Wayback Machine is public, and some of these entries could be public, but I imagine permissioned archiving, especially for individuals, would be very valuable and not run into any issues around copyrighted content.
Apps could build all sorts of things around the aggregating version of such things – search, a timeline view of web pages that’s much like Wayback Machine, etc etc.
Yeah, there are lots of services that could hook in here.
Personally, other than wayback machine, I’d love to have the archive in my own PDS so I have self-contained archives.
or, I guess, I’m pointing / sharing at someone else’s blob? That’s more an app level concern, could index everyone, and I don’t even need to snapshot a website – someone else has a blob stored from 3 years ago, and that works for me, and I copy the blob to my PDS.
Yeah, I have no idea what bsky is going to do here. I hope they refactor to actually store it. But are they going to store a copy, or just a pointer to the original, in which case it if it is deleted it is gone.
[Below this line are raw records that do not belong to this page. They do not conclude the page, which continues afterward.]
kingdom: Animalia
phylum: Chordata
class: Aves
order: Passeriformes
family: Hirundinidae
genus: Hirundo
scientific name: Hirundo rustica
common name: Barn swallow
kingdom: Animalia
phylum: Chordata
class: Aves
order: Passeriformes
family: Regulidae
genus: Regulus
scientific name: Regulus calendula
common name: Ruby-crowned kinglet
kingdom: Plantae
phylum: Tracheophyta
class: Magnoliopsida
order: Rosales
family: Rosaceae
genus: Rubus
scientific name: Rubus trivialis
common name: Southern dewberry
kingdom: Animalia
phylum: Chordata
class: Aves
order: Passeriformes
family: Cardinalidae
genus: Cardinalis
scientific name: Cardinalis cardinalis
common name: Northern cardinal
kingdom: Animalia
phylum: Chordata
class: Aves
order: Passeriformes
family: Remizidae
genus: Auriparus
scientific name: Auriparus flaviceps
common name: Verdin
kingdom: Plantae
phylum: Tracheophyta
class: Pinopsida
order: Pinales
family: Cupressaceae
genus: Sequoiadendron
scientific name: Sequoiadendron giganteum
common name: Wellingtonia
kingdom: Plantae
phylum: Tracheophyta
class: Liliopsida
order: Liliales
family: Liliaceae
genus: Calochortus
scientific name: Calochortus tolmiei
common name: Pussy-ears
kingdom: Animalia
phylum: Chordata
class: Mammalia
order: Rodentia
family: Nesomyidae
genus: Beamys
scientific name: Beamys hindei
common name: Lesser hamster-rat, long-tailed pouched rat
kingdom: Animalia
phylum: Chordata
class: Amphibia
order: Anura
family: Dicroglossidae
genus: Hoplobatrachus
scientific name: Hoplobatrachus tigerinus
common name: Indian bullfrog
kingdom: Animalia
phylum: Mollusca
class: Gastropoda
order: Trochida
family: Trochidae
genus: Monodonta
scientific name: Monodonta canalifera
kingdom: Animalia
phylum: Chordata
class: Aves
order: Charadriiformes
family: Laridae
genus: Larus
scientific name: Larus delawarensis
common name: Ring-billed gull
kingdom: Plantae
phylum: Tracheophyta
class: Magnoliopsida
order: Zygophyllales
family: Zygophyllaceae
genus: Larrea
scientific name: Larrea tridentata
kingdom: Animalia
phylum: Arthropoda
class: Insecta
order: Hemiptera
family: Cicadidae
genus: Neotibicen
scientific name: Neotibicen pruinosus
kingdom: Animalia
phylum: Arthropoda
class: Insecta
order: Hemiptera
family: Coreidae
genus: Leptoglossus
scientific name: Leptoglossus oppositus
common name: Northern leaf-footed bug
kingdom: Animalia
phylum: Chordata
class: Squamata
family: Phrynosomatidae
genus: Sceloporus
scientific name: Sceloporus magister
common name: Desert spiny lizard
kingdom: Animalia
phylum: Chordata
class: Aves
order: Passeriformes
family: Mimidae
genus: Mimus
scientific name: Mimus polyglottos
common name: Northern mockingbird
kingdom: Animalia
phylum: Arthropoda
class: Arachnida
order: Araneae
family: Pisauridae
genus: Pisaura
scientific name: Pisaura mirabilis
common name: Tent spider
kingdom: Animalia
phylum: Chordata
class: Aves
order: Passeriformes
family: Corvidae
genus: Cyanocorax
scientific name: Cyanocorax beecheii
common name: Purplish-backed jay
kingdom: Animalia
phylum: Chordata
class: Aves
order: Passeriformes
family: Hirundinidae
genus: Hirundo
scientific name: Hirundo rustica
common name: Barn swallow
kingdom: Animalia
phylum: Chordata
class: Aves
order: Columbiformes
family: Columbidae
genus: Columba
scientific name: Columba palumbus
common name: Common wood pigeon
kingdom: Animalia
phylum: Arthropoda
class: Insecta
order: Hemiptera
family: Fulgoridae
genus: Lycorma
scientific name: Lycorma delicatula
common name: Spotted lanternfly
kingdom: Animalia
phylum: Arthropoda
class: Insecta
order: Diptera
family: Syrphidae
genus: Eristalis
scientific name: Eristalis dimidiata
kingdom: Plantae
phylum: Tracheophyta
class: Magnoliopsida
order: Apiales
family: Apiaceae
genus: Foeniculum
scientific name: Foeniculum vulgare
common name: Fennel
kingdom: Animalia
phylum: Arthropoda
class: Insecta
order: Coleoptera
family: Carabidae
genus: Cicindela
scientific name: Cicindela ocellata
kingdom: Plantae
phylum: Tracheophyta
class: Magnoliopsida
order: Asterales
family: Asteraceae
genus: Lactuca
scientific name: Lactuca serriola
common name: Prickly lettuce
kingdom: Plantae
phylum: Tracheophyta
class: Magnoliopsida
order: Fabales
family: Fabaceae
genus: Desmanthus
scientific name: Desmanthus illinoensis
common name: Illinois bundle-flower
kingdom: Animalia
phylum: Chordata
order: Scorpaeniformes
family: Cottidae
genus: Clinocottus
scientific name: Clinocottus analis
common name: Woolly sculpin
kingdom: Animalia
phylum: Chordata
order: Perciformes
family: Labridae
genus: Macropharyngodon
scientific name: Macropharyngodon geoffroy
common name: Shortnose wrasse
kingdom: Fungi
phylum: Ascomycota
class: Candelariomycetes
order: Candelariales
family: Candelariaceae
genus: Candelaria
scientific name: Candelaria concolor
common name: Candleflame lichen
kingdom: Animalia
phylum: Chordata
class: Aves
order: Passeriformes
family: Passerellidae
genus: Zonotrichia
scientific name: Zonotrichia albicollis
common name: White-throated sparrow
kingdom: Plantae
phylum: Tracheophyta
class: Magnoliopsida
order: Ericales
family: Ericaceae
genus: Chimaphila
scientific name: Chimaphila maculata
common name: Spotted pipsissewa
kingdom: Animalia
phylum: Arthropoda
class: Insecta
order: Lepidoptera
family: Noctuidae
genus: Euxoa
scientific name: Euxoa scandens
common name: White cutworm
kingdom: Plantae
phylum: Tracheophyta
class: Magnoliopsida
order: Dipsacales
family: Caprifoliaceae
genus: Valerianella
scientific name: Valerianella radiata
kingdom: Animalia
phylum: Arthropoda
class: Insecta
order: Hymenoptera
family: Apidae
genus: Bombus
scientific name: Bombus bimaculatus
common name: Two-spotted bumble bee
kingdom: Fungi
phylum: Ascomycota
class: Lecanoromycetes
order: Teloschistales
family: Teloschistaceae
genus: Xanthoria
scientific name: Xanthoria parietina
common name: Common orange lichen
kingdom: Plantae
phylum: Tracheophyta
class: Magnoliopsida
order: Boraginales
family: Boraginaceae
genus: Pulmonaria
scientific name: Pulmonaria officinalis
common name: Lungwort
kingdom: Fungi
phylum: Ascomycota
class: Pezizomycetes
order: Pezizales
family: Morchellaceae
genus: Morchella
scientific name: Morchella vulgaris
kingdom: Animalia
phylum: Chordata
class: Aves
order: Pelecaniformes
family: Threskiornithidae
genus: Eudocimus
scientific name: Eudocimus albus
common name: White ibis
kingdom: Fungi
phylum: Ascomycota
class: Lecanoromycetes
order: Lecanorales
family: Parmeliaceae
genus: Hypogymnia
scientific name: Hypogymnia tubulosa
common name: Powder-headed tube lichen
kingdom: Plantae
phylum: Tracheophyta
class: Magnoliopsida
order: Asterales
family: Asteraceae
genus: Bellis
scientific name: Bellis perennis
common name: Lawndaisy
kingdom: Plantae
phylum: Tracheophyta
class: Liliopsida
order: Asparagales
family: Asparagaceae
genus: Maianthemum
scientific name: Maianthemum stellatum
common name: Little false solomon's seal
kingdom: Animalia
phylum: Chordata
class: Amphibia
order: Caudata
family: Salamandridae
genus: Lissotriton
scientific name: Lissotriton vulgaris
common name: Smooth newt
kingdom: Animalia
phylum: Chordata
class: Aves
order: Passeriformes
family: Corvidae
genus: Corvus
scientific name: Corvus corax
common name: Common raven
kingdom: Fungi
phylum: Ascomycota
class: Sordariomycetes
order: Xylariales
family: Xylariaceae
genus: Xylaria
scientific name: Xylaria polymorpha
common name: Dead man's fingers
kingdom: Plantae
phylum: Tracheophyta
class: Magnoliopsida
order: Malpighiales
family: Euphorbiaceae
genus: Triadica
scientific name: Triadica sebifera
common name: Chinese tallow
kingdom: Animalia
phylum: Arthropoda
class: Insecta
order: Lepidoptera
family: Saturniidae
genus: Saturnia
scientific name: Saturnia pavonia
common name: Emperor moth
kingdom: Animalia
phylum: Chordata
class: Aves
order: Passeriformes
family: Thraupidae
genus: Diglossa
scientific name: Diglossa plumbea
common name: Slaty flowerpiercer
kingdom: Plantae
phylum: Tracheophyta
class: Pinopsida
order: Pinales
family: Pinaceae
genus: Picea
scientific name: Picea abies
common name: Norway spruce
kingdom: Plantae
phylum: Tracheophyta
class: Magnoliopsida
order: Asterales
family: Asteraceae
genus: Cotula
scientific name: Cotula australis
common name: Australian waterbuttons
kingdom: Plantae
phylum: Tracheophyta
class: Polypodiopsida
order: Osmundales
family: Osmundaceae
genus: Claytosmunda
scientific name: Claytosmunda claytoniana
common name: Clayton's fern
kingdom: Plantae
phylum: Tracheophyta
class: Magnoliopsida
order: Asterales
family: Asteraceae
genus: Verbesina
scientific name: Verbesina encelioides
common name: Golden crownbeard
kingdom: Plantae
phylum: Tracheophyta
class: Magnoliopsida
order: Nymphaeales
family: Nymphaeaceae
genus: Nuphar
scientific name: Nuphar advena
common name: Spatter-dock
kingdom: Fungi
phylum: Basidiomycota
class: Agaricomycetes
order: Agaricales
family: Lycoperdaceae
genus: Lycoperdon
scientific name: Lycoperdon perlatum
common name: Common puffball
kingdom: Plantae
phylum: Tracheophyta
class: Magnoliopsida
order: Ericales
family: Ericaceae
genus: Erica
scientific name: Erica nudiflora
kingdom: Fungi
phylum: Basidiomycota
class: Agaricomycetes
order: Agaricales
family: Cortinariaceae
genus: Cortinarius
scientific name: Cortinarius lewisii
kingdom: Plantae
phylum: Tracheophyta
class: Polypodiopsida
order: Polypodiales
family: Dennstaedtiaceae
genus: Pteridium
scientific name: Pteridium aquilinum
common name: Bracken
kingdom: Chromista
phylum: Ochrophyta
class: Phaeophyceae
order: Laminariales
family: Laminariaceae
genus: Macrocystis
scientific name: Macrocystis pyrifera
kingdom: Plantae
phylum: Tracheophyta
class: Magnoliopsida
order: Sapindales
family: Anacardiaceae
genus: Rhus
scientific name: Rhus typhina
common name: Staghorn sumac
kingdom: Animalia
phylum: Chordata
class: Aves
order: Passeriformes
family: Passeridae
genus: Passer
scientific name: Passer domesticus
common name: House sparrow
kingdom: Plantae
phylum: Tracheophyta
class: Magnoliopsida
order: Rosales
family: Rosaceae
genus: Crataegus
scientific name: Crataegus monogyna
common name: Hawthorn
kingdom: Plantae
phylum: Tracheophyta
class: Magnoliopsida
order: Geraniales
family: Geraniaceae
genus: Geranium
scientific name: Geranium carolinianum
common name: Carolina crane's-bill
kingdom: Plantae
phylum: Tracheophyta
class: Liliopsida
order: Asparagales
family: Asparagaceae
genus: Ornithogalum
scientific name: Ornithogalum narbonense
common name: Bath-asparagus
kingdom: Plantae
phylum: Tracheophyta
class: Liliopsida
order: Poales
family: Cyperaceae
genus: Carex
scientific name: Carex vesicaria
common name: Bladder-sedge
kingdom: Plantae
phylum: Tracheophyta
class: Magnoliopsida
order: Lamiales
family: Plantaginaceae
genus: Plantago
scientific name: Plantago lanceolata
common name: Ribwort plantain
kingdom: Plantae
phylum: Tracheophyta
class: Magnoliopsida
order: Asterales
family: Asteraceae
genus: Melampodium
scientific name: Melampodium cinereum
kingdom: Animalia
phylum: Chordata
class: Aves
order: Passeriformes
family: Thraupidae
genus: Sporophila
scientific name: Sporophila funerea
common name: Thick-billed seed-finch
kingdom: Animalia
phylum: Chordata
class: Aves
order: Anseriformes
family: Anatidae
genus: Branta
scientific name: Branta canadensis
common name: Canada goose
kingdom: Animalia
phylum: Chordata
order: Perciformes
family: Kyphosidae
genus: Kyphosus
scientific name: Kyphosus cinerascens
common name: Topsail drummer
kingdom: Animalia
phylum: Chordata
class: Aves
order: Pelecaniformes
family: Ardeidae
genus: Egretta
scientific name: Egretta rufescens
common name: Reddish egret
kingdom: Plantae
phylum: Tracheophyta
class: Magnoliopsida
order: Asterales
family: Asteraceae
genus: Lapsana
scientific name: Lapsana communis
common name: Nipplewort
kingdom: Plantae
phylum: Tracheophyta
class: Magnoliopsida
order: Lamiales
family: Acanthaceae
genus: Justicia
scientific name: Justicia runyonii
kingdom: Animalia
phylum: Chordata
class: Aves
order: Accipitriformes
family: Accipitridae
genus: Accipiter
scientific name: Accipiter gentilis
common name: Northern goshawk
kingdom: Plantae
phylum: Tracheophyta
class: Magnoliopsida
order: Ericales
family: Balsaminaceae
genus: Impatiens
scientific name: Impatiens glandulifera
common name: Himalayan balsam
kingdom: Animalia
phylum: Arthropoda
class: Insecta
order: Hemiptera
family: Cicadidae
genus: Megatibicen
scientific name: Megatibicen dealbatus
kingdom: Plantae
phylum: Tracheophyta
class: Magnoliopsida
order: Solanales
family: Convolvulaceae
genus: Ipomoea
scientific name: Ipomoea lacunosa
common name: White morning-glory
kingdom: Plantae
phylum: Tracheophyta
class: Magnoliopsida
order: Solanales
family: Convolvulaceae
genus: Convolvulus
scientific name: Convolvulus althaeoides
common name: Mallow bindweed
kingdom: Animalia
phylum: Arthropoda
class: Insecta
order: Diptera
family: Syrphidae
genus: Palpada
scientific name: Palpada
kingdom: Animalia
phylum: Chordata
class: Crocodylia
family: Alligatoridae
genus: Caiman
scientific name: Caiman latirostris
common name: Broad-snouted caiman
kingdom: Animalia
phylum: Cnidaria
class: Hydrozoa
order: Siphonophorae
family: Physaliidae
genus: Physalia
They will probably do the latter.
I can see value in at uri archiving, but feels like a very special case. @mfzx.net any ideas how this would be represented in a lexicon different from what I specced? Or just at:// URI in the URI record?
The only additional fields that might be useful in the case of archiving records would be historical information about hosting, i.e. which PDS the creator of the archived record was using at the time, a reference to the commit that introduced that particular version of the record, etc. Besides that, it’d be the same as for web content, just with an AT-URI and the raw record CBOR as the archived contents.